Indentation of geometrically exact adhesive beams

Abstract

We investigate the indentation of thin adhesive beams by a rigid frictionless circular punch in two-dimensions through computations and experiments. A non-linear geometrically exact (GE) beam formulation that allows for arbitrarily large displacements and rotations is employed for the thin beam. The Karush–Kuhn–Tucker condition for unilateral contact is adapted to model adhesive interaction in a nonlinear finite element (FE) framework. In this, contact is enforced through a penalty method and adhesion is incorporated through two different cohesive zone models (CZMs), viz. exponential and bilinear. The indentation of the adhesive GE beam is then studied in terms of the variations of the applied force, the pressure distribution, the cross-sectional rotation and the sizes of the contact area and the adhesive zone for different indentation extents, adhesive strengths, punch radii, beam thicknesses and end supports.

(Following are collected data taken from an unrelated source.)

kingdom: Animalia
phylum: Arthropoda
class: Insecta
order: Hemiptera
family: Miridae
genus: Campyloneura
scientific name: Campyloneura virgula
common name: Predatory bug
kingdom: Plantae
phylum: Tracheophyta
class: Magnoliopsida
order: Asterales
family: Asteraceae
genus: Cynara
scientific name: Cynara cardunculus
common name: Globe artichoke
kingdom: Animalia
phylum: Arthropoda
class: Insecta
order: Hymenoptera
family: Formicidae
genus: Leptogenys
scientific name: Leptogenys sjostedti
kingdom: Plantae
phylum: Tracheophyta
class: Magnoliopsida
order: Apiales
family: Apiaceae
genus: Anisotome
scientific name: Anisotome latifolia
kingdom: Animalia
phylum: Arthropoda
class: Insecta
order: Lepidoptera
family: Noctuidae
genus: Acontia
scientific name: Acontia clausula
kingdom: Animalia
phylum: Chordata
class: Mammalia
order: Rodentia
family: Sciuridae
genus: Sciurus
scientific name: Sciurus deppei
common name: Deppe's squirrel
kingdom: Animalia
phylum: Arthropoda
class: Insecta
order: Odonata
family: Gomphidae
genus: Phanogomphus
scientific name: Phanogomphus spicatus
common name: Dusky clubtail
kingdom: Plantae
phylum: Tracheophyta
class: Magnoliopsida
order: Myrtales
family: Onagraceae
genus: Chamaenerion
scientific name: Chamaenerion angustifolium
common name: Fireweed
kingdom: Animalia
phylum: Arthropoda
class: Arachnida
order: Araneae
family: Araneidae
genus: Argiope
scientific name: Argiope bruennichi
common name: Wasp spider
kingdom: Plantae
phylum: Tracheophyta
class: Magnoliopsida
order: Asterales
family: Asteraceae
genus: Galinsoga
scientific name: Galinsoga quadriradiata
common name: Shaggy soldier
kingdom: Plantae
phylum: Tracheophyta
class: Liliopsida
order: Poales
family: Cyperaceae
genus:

We find that the system is largely agnostic to the CZM utilized, as well as the type of end supports unless the contact area spans the beam. At the same time, thinner beams tend to initiate contact with a punch more easily, and are harder to detach. We then demonstrate that thin beams may undergo large rotations even if the indentation is small, which necessitates a nonlinear beam theory. Under such conditions approximating a circular punch by a parabolic one used typically when indentations are small introduces errors. Finally, we conduct experiments on clamped adhesive beams made of two different types of PDMS (polydimethylsiloxane) and various thicknesses, and find a good match with our computations.